Affäre um Landrat Adam So geht es nicht mehr weiter

Der Regener Landrat Michael Adam bei der Pressekonferenz.

Mit 23 Jahren jüngster Bürgermeister Bayerns, mit 26 Jahren jüngster Landrat Deutschlands - und mit 29 Jahren arbeitslos? Der Regener Landrat Adam weiß selbst, dass er sich mit seiner Sexaffäre in ganz Deutschland lächerlich gemacht hat. Kann er sein Amt behalten?
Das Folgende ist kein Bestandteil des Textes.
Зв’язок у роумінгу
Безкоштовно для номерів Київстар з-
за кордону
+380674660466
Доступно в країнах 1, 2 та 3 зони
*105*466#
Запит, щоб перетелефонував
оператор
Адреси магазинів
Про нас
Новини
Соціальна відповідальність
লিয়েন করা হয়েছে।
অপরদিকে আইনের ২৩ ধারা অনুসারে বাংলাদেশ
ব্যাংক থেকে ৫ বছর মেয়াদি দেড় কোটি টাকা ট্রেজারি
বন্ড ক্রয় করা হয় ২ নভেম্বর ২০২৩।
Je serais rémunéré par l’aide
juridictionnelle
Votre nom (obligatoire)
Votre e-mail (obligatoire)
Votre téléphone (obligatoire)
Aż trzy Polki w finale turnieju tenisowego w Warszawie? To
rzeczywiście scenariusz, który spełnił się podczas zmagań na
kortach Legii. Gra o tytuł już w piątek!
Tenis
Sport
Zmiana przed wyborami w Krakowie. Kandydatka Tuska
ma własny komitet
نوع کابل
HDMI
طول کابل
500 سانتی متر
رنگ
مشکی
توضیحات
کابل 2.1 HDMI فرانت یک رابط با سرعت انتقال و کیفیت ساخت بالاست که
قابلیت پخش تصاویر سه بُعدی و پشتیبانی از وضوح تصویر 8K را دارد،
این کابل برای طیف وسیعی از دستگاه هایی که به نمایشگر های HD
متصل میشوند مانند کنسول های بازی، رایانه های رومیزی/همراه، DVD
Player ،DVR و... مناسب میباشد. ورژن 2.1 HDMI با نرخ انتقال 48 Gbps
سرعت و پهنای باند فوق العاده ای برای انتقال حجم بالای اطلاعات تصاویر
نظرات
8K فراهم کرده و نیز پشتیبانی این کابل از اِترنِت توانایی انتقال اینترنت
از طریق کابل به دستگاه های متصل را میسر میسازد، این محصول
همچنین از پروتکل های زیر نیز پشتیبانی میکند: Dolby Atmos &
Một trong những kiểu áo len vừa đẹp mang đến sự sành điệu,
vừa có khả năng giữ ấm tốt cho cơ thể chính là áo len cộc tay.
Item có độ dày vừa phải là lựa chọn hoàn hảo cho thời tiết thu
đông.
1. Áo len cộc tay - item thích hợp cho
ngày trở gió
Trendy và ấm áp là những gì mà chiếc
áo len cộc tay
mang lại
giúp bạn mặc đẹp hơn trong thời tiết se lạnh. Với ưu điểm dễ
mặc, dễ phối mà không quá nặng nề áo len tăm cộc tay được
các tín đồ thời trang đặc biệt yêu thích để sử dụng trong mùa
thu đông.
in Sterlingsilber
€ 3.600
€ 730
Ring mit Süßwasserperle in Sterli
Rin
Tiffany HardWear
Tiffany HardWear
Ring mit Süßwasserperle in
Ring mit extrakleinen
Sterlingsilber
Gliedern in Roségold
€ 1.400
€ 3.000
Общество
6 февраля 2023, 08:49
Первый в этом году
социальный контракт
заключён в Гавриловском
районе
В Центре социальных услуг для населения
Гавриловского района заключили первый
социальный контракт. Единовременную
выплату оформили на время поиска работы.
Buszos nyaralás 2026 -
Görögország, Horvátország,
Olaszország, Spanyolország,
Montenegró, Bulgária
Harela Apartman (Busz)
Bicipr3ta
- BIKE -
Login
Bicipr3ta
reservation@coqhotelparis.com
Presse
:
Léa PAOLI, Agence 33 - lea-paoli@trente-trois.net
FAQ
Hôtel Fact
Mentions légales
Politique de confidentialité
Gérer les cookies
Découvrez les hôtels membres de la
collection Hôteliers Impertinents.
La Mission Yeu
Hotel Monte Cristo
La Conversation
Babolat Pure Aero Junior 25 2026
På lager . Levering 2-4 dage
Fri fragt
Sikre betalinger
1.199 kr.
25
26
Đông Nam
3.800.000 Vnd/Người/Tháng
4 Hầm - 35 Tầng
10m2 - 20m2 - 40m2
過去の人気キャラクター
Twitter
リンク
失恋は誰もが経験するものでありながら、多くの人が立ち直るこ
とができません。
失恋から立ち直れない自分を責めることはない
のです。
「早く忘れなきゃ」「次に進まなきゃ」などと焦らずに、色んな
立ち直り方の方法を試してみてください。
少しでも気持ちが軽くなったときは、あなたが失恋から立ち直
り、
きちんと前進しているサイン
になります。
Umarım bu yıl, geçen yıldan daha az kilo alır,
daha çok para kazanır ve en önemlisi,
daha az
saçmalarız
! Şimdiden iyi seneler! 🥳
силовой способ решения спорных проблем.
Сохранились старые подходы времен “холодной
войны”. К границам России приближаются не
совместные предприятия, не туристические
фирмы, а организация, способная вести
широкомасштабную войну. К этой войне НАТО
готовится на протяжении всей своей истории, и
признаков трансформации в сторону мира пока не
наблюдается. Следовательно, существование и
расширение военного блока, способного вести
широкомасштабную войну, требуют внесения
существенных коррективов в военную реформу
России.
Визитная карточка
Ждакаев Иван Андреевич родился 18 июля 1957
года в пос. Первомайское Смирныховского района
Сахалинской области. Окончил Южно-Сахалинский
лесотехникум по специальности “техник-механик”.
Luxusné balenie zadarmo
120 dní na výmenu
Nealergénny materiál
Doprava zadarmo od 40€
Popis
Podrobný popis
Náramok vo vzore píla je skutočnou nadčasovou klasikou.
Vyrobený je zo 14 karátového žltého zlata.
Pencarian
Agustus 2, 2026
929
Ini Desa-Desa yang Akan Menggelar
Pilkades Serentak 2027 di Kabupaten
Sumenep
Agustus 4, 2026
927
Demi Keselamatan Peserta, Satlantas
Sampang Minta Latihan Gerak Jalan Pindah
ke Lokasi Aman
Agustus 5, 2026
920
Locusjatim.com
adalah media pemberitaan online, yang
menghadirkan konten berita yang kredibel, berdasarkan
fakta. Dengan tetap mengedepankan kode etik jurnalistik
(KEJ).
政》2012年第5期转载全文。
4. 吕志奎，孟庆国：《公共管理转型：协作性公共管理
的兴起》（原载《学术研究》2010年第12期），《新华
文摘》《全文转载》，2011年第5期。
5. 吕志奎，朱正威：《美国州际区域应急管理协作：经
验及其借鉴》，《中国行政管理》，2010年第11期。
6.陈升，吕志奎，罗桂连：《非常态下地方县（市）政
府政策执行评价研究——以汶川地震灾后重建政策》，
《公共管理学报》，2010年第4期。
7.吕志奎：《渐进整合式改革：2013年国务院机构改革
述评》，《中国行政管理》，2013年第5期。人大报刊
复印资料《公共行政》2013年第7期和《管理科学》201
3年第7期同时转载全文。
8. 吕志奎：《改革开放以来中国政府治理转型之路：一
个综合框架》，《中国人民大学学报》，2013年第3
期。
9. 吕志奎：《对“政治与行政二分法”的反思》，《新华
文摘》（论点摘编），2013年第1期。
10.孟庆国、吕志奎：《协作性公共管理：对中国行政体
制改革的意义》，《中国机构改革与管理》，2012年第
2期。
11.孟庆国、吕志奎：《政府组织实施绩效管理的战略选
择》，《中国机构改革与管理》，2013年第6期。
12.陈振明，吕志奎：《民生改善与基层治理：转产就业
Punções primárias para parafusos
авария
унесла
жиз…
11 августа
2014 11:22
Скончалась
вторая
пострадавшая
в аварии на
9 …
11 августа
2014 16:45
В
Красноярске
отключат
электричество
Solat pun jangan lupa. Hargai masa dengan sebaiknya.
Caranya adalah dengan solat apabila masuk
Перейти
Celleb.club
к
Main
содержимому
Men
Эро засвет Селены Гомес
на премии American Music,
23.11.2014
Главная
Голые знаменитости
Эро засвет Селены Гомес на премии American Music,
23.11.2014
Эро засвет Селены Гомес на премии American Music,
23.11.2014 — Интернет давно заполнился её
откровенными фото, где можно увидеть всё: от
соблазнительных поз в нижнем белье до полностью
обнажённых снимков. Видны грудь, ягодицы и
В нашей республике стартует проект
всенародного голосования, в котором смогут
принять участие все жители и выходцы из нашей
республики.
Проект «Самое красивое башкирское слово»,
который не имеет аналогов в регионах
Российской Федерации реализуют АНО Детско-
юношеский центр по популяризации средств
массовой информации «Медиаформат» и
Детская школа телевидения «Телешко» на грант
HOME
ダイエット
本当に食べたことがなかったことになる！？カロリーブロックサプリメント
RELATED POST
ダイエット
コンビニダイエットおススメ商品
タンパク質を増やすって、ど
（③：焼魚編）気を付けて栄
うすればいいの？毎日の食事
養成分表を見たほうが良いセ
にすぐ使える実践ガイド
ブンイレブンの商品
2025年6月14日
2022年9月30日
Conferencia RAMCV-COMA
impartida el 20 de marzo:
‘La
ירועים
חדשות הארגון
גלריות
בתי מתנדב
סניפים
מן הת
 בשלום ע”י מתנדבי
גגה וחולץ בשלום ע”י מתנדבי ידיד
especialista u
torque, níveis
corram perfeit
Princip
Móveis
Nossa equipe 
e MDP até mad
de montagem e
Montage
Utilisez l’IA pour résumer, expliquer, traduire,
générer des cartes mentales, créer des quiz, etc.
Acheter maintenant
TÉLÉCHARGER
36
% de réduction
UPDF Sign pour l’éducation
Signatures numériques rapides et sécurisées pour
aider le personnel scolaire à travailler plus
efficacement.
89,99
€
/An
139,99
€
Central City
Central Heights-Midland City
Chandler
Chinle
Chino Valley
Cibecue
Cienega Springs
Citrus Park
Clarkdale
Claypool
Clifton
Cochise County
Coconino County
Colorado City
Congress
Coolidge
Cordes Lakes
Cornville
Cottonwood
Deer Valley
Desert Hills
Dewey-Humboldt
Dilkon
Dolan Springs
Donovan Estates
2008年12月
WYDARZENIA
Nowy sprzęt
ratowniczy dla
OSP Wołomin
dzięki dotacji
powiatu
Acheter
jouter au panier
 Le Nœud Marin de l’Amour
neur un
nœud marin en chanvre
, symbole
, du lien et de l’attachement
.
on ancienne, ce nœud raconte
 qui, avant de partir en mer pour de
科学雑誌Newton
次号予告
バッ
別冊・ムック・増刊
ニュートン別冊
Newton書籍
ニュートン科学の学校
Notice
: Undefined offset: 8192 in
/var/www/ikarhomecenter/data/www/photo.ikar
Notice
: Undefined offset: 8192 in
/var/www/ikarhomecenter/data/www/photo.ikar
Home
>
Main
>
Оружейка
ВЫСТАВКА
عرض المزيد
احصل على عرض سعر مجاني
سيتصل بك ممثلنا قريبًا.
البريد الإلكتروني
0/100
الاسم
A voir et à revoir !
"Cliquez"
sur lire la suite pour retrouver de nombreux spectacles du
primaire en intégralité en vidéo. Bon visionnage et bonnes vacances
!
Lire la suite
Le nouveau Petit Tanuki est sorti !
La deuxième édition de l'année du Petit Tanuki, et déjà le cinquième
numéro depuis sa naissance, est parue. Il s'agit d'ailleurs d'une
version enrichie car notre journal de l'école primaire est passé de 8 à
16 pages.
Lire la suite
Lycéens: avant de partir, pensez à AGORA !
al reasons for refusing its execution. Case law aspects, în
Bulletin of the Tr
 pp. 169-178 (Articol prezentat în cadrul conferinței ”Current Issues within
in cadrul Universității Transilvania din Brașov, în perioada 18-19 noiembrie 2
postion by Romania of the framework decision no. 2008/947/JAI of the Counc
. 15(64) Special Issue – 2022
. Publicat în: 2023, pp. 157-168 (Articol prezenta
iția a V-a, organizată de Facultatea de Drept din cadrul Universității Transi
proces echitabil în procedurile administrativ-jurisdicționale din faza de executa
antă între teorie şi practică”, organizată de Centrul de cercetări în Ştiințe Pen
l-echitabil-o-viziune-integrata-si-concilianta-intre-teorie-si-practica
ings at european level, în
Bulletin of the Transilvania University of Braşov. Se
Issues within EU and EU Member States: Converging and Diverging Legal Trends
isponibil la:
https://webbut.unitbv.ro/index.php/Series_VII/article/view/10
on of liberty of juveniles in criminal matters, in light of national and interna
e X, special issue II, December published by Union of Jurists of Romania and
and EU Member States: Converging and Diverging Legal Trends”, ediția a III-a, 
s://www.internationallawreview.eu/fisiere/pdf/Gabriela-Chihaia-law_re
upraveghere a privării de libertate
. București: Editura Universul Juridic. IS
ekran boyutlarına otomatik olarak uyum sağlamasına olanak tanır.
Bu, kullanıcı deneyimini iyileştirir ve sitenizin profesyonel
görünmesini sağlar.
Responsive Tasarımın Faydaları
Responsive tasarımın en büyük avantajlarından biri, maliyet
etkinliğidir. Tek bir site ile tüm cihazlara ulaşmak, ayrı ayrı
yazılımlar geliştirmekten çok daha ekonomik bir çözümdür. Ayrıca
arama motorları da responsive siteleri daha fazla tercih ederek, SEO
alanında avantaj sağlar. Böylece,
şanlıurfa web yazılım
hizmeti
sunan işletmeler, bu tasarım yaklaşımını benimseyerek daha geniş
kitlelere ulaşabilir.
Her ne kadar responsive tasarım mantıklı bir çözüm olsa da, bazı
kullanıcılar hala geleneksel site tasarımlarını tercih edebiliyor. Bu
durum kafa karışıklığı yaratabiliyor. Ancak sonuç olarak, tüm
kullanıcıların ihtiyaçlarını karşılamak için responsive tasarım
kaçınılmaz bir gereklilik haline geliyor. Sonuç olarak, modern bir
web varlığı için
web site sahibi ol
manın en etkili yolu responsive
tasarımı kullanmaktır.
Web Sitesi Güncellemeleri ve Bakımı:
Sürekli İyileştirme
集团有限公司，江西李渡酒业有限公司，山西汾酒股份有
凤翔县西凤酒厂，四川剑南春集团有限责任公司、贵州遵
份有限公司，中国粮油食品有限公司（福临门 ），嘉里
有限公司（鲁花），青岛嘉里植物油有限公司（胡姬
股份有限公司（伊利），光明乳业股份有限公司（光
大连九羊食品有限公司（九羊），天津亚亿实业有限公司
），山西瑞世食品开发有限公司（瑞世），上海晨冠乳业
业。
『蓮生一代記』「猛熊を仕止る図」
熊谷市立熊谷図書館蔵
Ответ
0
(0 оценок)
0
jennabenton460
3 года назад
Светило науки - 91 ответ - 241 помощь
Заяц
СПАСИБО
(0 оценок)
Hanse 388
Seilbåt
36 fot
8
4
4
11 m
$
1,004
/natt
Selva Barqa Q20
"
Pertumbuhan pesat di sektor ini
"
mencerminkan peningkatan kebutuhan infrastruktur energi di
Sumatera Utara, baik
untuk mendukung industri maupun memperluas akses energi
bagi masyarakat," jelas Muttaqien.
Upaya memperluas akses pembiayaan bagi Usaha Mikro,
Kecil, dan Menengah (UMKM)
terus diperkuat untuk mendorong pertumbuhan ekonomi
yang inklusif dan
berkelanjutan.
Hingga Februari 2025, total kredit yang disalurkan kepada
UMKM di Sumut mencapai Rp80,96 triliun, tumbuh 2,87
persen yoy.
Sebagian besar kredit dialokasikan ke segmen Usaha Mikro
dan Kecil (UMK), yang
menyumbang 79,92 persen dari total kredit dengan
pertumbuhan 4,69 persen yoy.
Ein Kommentar von Sebastian Beck

Mit 23 Jahren jüngster Bürgermeister Bayerns, mit 26 Jahren jüngster Landrat Deutschlands - und mit demnächst 29 Jahren arbeitslos? Wie es mit dem Regener SPD-Landrat Michael Adam weitergeht, vermag derzeit niemand zu sagen, auch wenn er selbst an seinem Amt festhalten will. Nur eins ist klar: So wie bisher geht es nicht mehr weiter. Der Nachwuchspolitiker aus dem Bayerischen Wald hat sich jahrelang gerne als politischer Oberlehrer aufgespielt. Das Ziel seiner Kritik war meist die eigene Partei.

Inhaltlich hatte er oft recht, aber im Ton lag er stets daneben: "Ich habe heute zum ersten Mal CSU gewählt", bekannte Adam nach der Landtagswahl im September. Dafür hätte ihn die SPD eigentlich rauswerfen müssen, doch Adam gilt immer noch als Nachwuchshoffnung und steht daher unter Artenschutz. Er hat offenbar auch die trügerische Erfahrung gemacht, dass er unantastbar ist, weshalb er sich erst kürzlich zu der Beleidigung verstieg, wonach die Türsteher im Bayerwald in der Mehrheit "gehirnamputiert seien".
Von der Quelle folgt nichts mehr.